I want the opportunity to service incoming messages after each chunk of work, even if I do not expect regular messages. This works:

1> {ok, S} = gen_server:start(server, [], []).
{ok,<0.86.0>}
2> gen_server:cast(S, 100000000), sys:get_status(S).
{server,handle_cast,100000000}
{status,<0.86.0>,
        {module,gen_server},
        [[{'$ancestors',[<0.84.0>,<0.72.0>,<0.70.0>,user_drv,
                         <0.69.0>,<0.64.0>,kernel_sup,<0.47.0>]},
          {'$initial_call',{server,init,1}}],
         running,<0.86.0>,[],
         [{header,"Status for generic server <0.86.0>"},
          {data,[{"Status",running},
                 {"Parent",<0.86.0>},
                 {"Logged events",[]}]},
          {data,[{"State",99987107}]}]]}
3> {server,handle_info,0}

vances · February 20, 2025, 12:26am

The gen_statem behaviour does not handle system messages when following the same pattern as I used successfully for gen_server:

-module(statem).

-behaviour(gen_statem).

-export([init/1, callback_mode/0, handle_event/4]).

callback_mode() ->
   [handle_event_function].

init(_Args) ->
   {ok, undefined, 0}.

handle_event(cast, N, _, _) ->
   erlang:display({?MODULE, ?FUNCTION_NAME, N}),
   {keep_state, N, 0};
handle_event(timeout, _, _, 0 = Data) ->
   erlang:display({?MODULE, ?FUNCTION_NAME, Data}),
   keep_state_and_data;
handle_event(timeout, _, _, N) ->
   {keep_state, N - 1, 0}.

Whereas the gen_server process handled a system message for sys:get_status/1 during a timeout, the gen_statem does not:

1> {ok, S} = gen_statem:start(statem, [], []).
{ok,<0.86.0>}
2> gen_statem:cast(S, 100000000), sys:get_status(S).
{statem,handle_event,100000000}
** exception exit: {timeout,{sys,get_status,[<0.86.0>]}}
     in function  sys:send_system_msg/2 (sys.erl, line 754)
3> {statem,handle_event,0}

I tried each form of timeout_action(), event_timeout(),
state_timeout() and generic_timeout(), with the same results.
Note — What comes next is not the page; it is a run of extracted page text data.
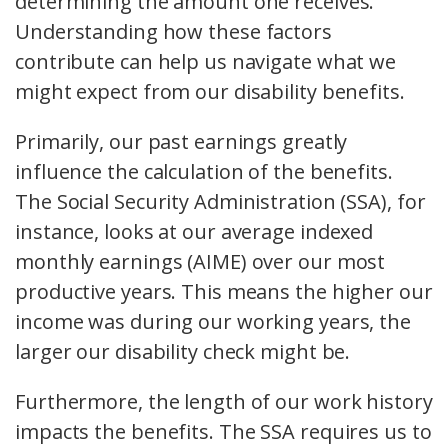
determining the amount one receives.
Understanding how these factors
contribute can help us navigate what we
might expect from our disability benefits.
Primarily, our past earnings greatly
influence the calculation of the benefits.
The Social Security Administration (SSA), for
instance, looks at our average indexed
monthly earnings (AIME) over our most
productive years. This means the higher our
income was during our working years, the
larger our disability check might be.
Furthermore, the length of our work history
impacts the benefits. The SSA requires us to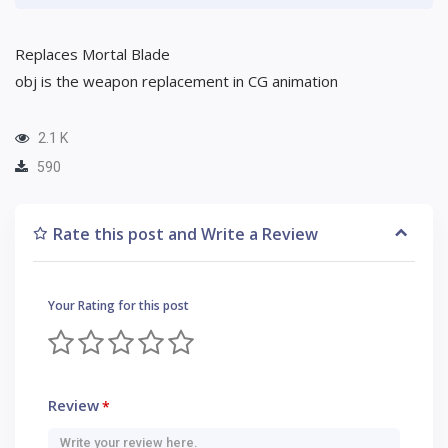
Replaces Mortal Blade
obj is the weapon replacement in CG animation
2.1 K
590
Rate this post and Write a Review
Your Rating for this post
Review
*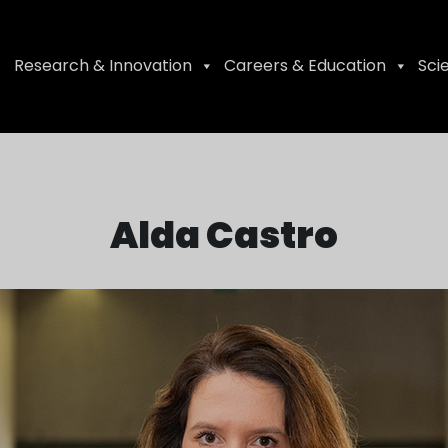
Research & Innovation
Careers & Education
Sci
Alda Castro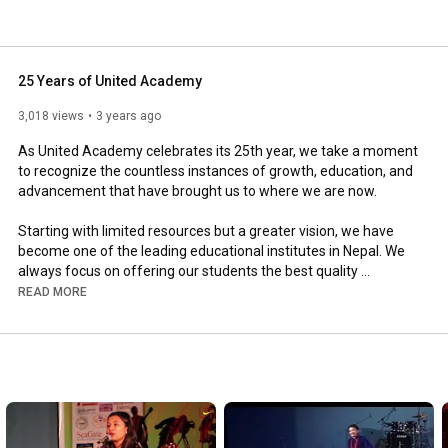
25 Years of United Academy
3,018 views
3 years ago
As United Academy celebrates its 25th year, we take a moment 
to recognize the countless instances of growth, education, and 
advancement that have brought us to where we are now. 

Starting with limited resources but a greater vision, we have 
become one of the leading educational institutes in Nepal. We 
always focus on offering our students the best quality 
education and chances to develop as people and professionals. 
READ MORE
We have been fortunate to cultivate future leaders, inspire 
young minds, and create a better future for our students and 
the community. 

We are proud of all we have achieved and anticipate many 
more years of success. 
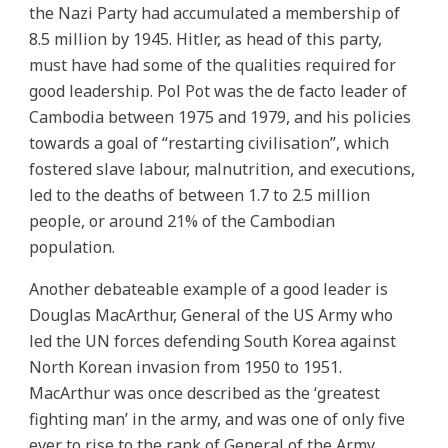
the Nazi Party had accumulated a membership of
8.5 million by 1945. Hitler, as head of this party,
must have had some of the qualities required for
good leadership. Pol Pot was the de facto leader of
Cambodia between 1975 and 1979, and his policies
towards a goal of “restarting civilisation”, which
fostered slave labour, malnutrition, and executions,
led to the deaths of between 1.7 to 2.5 million
people, or around 21% of the Cambodian
population.
Another debateable example of a good leader is
Douglas MacArthur, General of the US Army who
led the UN forces defending South Korea against
North Korean invasion from 1950 to 1951.
MacArthur was once described as the ‘greatest
fighting man’ in the army, and was one of only five
ever to rise to the rank of General of the Army.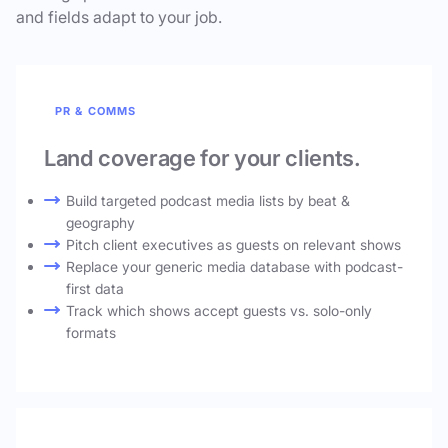
and fields adapt to your job.
PR & COMMS
Land coverage for your clients.
Build targeted podcast media lists by beat &
geography
Pitch client executives as guests on relevant shows
Replace your generic media database with podcast-
first data
Track which shows accept guests vs. solo-only
formats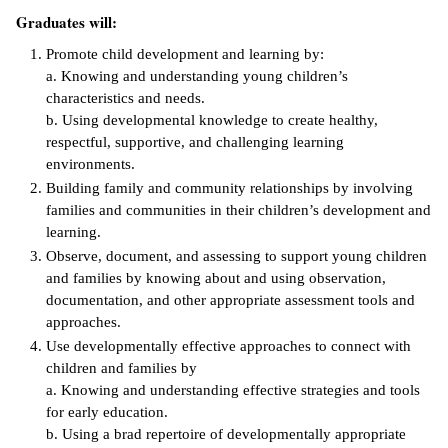
Graduates will:
ntion &
tion
Promote child development and learning by:
a. Knowing and understanding young children’s
ds &
characteristics and needs.
ration
b. Using developmental knowledge to create healthy,
respectful, supportive, and challenging learning
nt Ambassador
environments.
am
Building family and community relationships by involving
families and communities in their children’s development and
nt Code of
learning.
ct
Observe, document, and assessing to support young children
and families by knowing about and using observation,
t Life
documentation, and other appropriate assessment tools and
approaches.
nt Success &
Use developmentally effective approaches to connect with
rt Programs
children and families by
a. Knowing and understanding effective strategies and tools
 Tours
for early education.
b. Using a brad repertoire of developmentally appropriate
ology Resources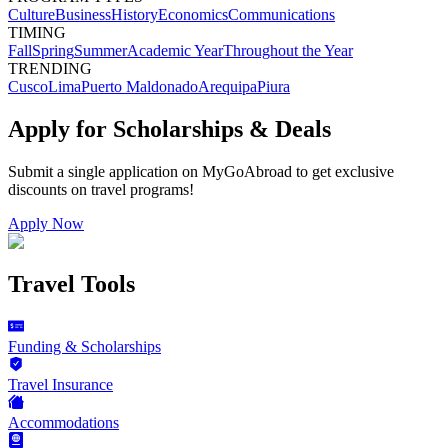
Culture
Business
History
Economics
Communications
TIMING
Fall
Spring
Summer
Academic Year
Throughout the Year
TRENDING
Cusco
Lima
Puerto Maldonado
Arequipa
Piura
Apply for Scholarships & Deals
Submit a single application on
MyGoAbroad
to get exclusive
discounts on
travel programs
!
Apply Now
Travel Tools
Funding & Scholarships
Travel Insurance
Accommodations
raimo · February 20, 2025, 2:20pm

This is a special dark corner of gen_server time-outs that gen_statem doesn’t cover.

Since the gen_server (event) time-out is implemented through essentially receive Msg -> decode(Msg, ...) after TimeOut decode(timeout, ...) end. In decode(Msg, ...) system messages are recognized and passed to sys:handle_system_msg/7 which loops back to gen_server’s receive statement above that restarts the time-out.
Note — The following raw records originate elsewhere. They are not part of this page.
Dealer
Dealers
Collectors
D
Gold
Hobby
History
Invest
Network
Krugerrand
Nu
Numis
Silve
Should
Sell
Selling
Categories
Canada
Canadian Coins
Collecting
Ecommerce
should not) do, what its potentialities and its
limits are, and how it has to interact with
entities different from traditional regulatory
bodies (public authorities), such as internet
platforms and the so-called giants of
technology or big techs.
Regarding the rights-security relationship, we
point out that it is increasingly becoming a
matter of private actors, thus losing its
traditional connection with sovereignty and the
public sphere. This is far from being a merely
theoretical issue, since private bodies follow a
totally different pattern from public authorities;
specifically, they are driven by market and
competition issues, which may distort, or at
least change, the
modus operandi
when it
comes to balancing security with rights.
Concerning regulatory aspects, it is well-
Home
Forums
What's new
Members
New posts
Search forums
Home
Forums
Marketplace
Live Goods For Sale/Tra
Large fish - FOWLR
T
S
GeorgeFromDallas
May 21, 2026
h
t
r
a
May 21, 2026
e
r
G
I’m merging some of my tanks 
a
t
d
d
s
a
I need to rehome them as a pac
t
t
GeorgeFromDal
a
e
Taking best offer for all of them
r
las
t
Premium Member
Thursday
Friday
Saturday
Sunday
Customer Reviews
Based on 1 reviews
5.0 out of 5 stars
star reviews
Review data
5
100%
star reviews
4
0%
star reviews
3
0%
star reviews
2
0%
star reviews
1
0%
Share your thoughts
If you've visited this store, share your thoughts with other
The time-out is restarted by a system message so it may become longer (multiplied), but if it is 0 we instead get an infinite loop over receive ... after 0 ... end that polls system messages. Should a different message be received the loop terminates and a handle_* function is called that may of course start a new loop.

The governing principles here are that gen_server cannot do a selective receive (for efficiency), that a system message should not end a time-out prematurely, and that the event time-out is implemented with receive ... after TimeOut ... end (for efficiency and simplicity).

gen_server is the result of those principles.

For gen_statem it was decided that time-outs should be implemented by timers, so they become oblivious to system messages. But a relative time-out of 0 got special treatment: to become predictable it becomes an event that arrives before any external event so that external events will not interfere with the order of generated internal events. receive is not invoked while there are events in the internal queue, such as a time-out 0 event, since selective receive (for system messages) cannot be used.

gen_statem is the result of those principles.

In general, both a gen_server and a gen_statem should always be able to respond to messages in a timely manner, whether they are calls, system messages or others. Busy work can be done in a worker process, linked or monitored.

Another dirty hack that can be used is to send yourself ordinary process messages to step the work forward.